While hunters, anglers, snowmobilers, backcountry skiers, hikers, rafters and other recreation groups have fought hard to conserve our state’s bounty of natural resources, trapping is a strictly consumptive use. Trappers take what they want and give nothing back to the public resource. There are no Rocky Mountain Bobcat Foundations, no Beaver Unlimited, no Foxes Forever, no trapping organizations helping to conserve our wildlife or its habitat. In fact, in the case of species considered “sensitive” by the U.S. Forest Service, like wolverines and fishers, trappers are fighting to maintain their consumptive use—even as it pushes the species toward extinction.
- Misleading information abounds. Despite repeated requests from citizens, Montana FWP exhibits little interest in regulating trappers beyond the few woefully lax rules and "suggestions" currently on the books--which bodes poorly for those seeking more protection for recreation on public lands. In the past decade Montana citizens have made several attempts to require trap check times, or increase setbacks from public recreation areas. These have all been dismissed by Fish, Wildlife & Parks commissioners and pro-trapping legislators in the state assembly.

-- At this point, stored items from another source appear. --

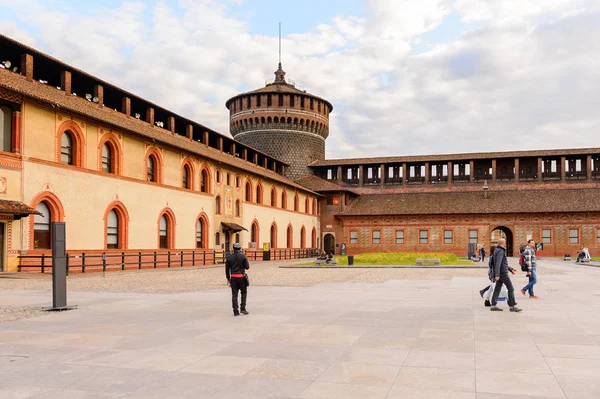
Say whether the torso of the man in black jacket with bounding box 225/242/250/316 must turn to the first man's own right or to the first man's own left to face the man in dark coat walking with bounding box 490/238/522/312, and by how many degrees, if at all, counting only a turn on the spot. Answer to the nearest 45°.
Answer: approximately 90° to the first man's own right

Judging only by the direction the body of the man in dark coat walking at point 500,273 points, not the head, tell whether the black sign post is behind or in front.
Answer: behind

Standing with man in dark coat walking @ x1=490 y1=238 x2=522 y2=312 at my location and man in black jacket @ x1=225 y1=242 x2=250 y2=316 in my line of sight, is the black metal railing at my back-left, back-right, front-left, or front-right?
front-right

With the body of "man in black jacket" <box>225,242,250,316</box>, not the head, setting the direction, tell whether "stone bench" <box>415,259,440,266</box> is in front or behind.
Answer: in front

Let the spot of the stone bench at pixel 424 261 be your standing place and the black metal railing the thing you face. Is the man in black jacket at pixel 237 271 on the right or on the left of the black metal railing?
left

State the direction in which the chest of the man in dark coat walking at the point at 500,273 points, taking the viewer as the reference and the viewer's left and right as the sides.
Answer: facing to the right of the viewer
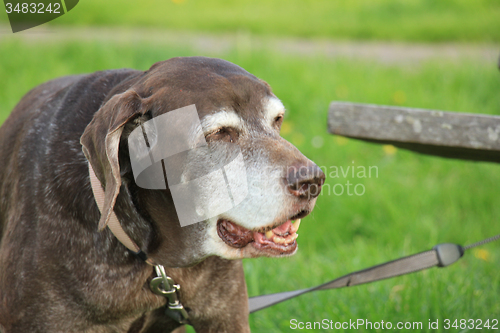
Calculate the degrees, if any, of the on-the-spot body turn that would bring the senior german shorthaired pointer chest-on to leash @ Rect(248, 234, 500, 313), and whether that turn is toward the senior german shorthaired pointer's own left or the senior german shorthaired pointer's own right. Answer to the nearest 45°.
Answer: approximately 45° to the senior german shorthaired pointer's own left

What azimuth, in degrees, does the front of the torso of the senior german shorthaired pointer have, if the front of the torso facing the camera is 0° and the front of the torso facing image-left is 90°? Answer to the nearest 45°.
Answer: approximately 315°
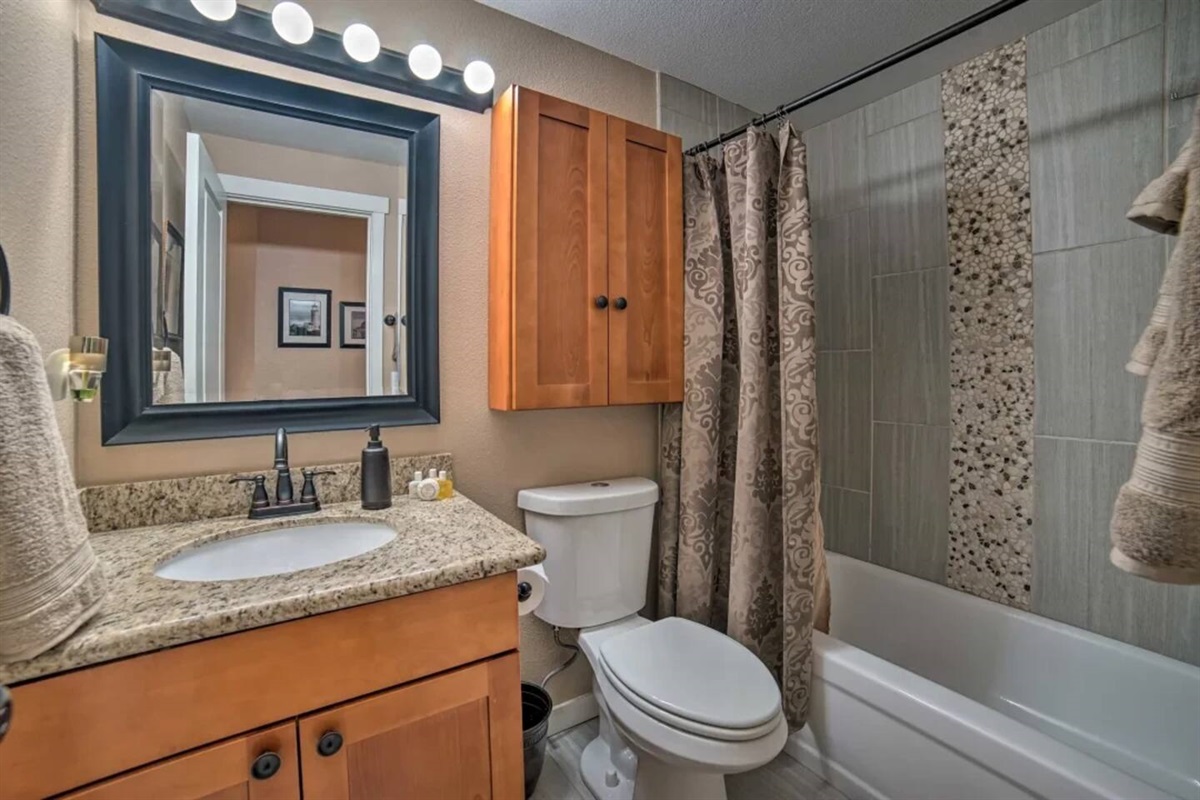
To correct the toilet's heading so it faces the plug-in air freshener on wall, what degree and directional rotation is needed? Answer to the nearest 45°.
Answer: approximately 90° to its right

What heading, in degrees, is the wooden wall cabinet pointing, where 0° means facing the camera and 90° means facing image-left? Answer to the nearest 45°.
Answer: approximately 315°

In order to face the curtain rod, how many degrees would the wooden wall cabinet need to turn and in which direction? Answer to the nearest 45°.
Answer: approximately 45° to its left

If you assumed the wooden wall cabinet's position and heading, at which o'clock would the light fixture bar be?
The light fixture bar is roughly at 4 o'clock from the wooden wall cabinet.

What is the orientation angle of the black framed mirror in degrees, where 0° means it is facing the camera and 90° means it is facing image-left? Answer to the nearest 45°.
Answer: approximately 315°
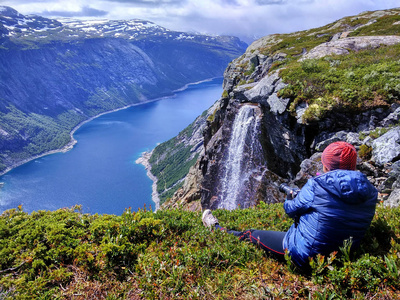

- Montana FWP and the Montana Trapper's Association enjoy a long-established relationship, and data offered by either to the public is often scant or unreliable.
- FWP will warn the public about traps in an area only after a pet death or accident has already occurred—even in highly popular recreation areas.
- Except for a few intermittent "track surveys," FWP relies entirely on trappers to voluntarily submit trapping results. In many cases voluntary trapper surveys are the only data FW&P has for furbearer populations.
- FWP claims recreational and commercial trapping is a necessary management tool, needed to control predator populations. No facts support this assertion. In fact, Colorado limited trapping on public lands in 1996, and in the eight year period afterwards, livestock losses to predators dropped 62%!